To do: The expected output is the full set of entries, retyped verbatim, pictures excluded.

Material shown:
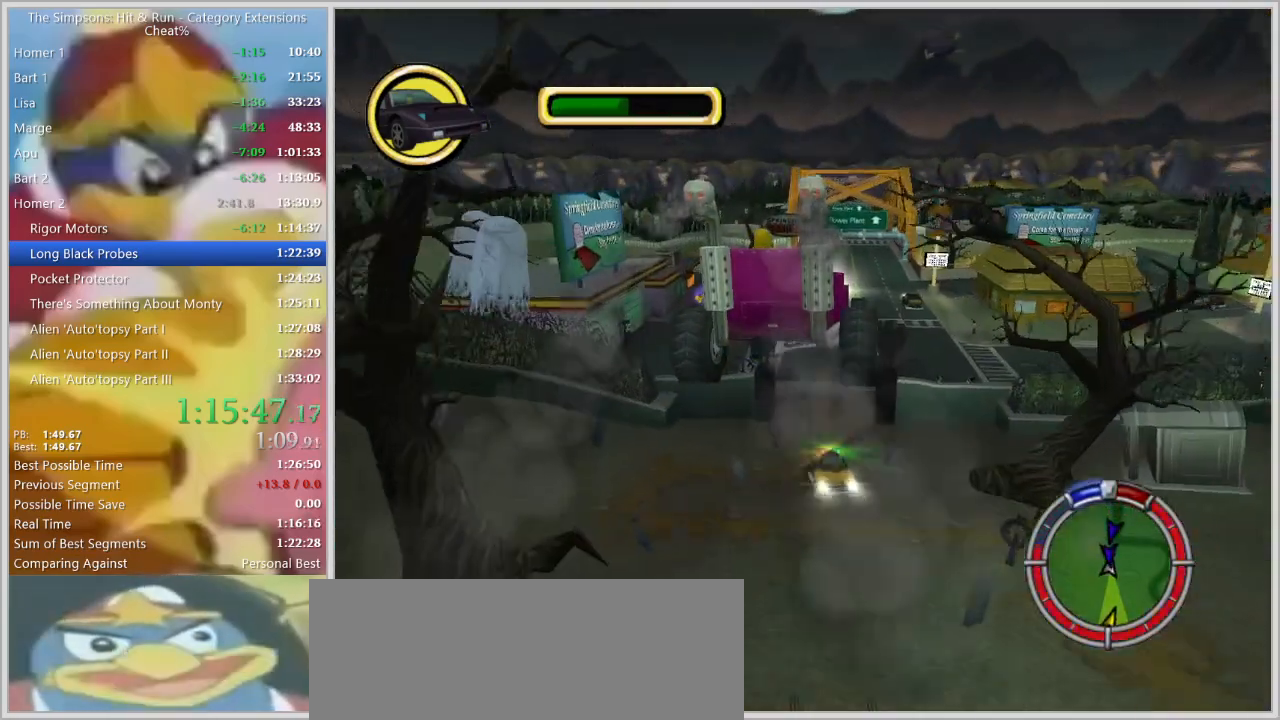
{"keys": [], "events": []}
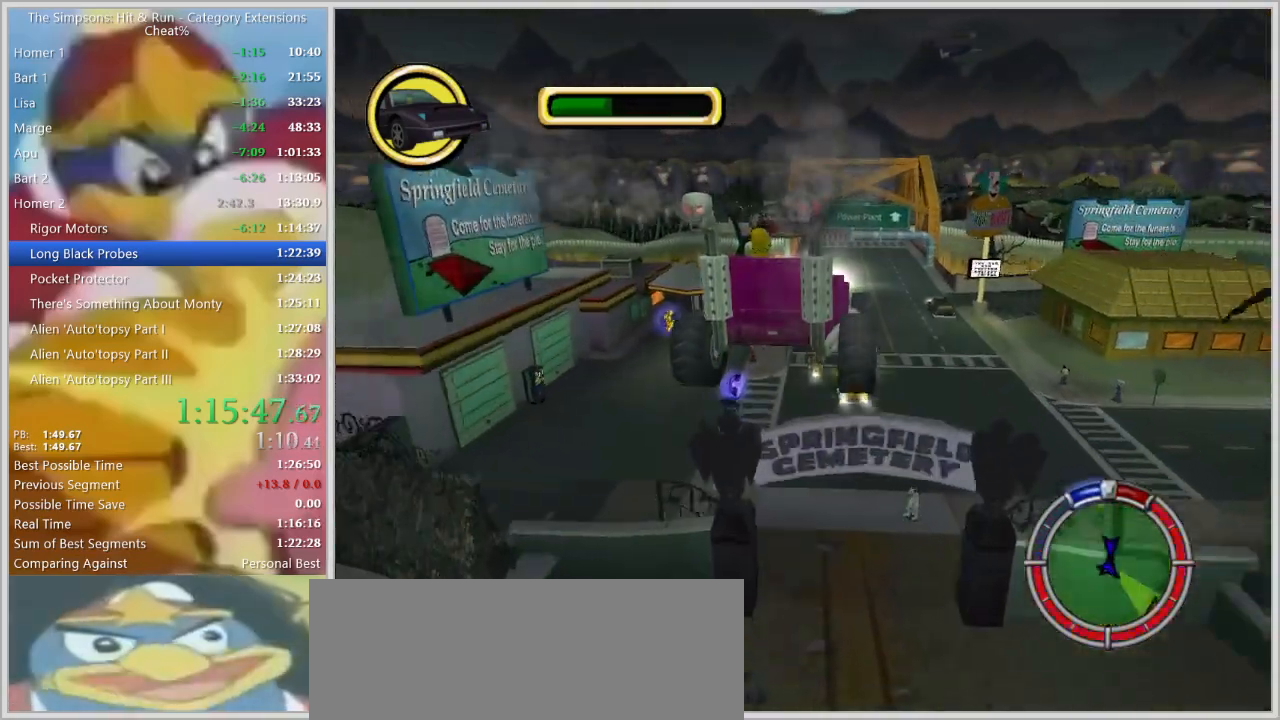
{"keys": [], "events": []}
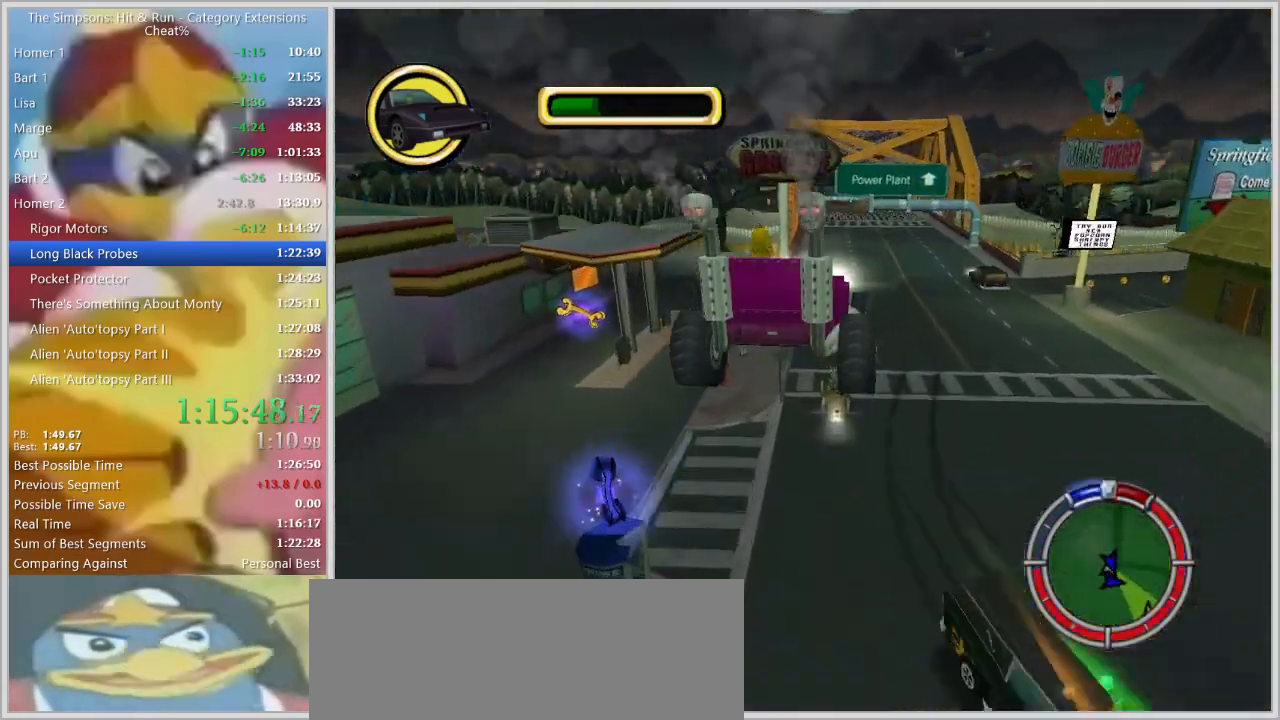
{"keys": ["d"]}
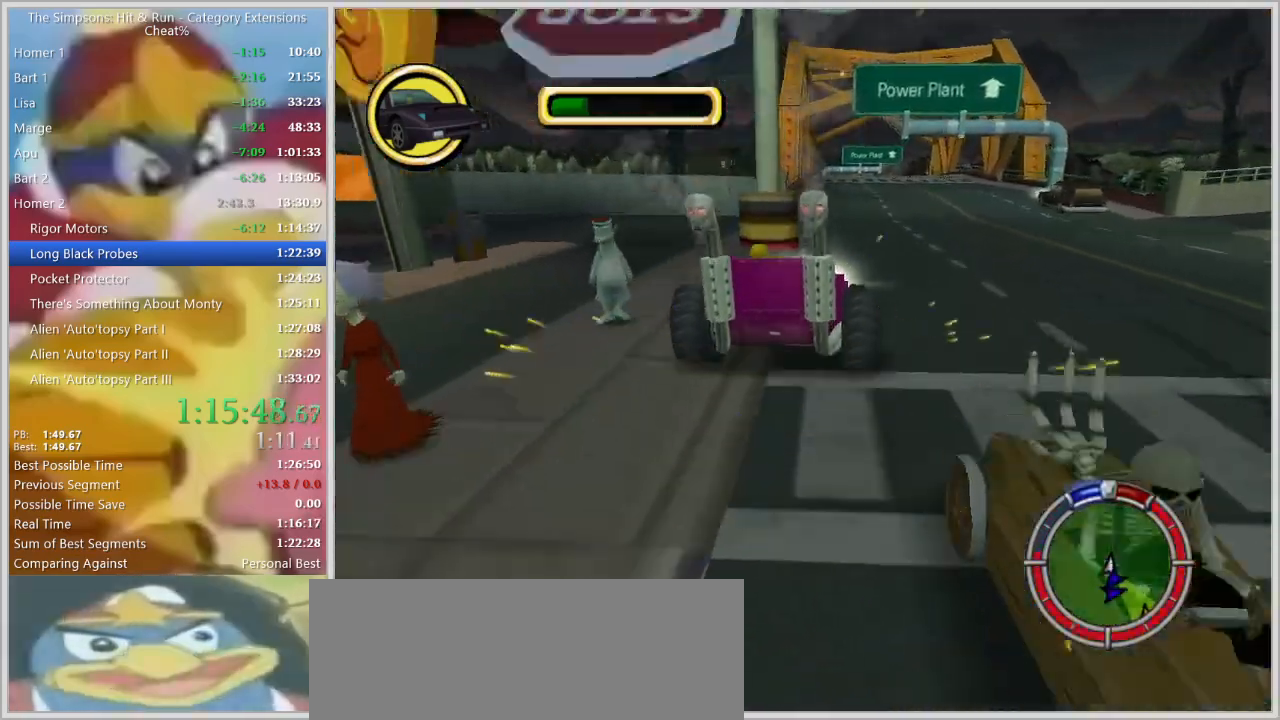
{"keys": [], "events": [[200, "d", "up"]]}
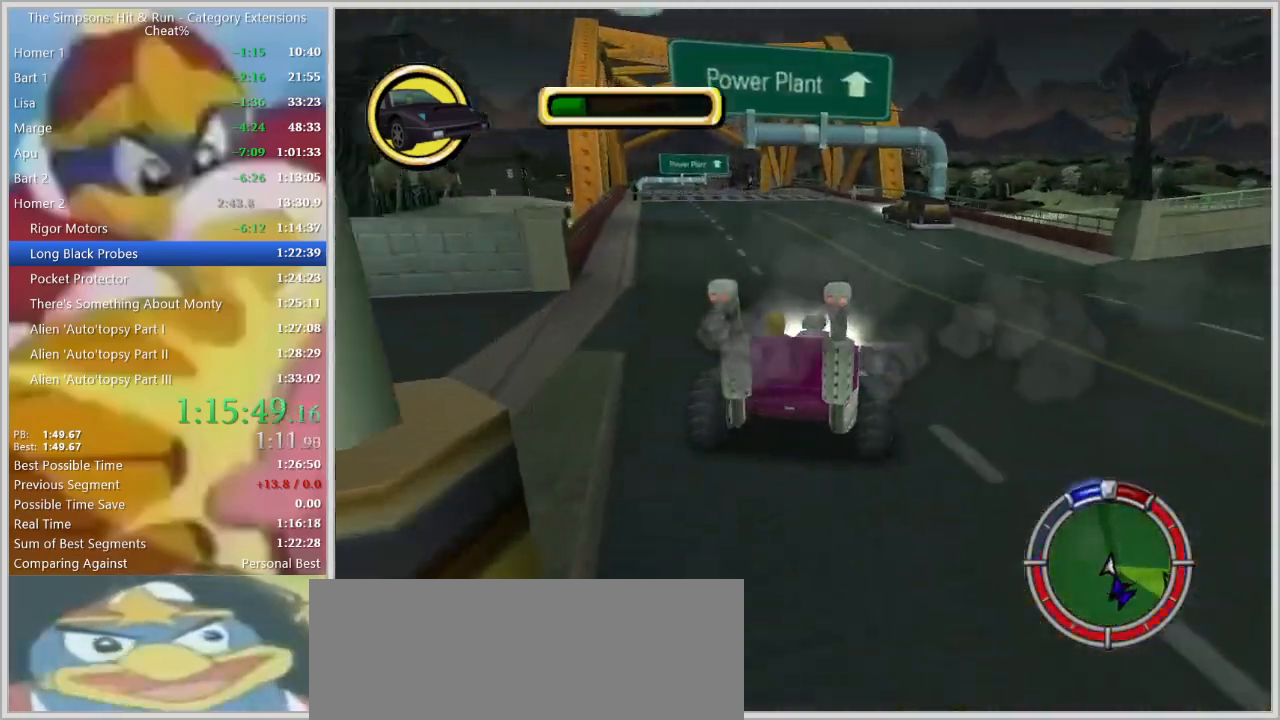
{"keys": [], "events": [[34, "d", "down"], [134, "s", "down"], [167, "d", "up"], [217, "s", "up"], [367, "a", "down"], [500, "a", "up"]]}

Expected output:
{"keys": [], "events": []}
{"keys": [], "events": []}
{"keys": ["d"]}
{"keys": [], "events": [[200, "d", "up"]]}
{"keys": [], "events": [[34, "d", "down"], [134, "s", "down"], [167, "d", "up"], [217, "s", "up"], [367, "a", "down"], [500, "a", "up"]]}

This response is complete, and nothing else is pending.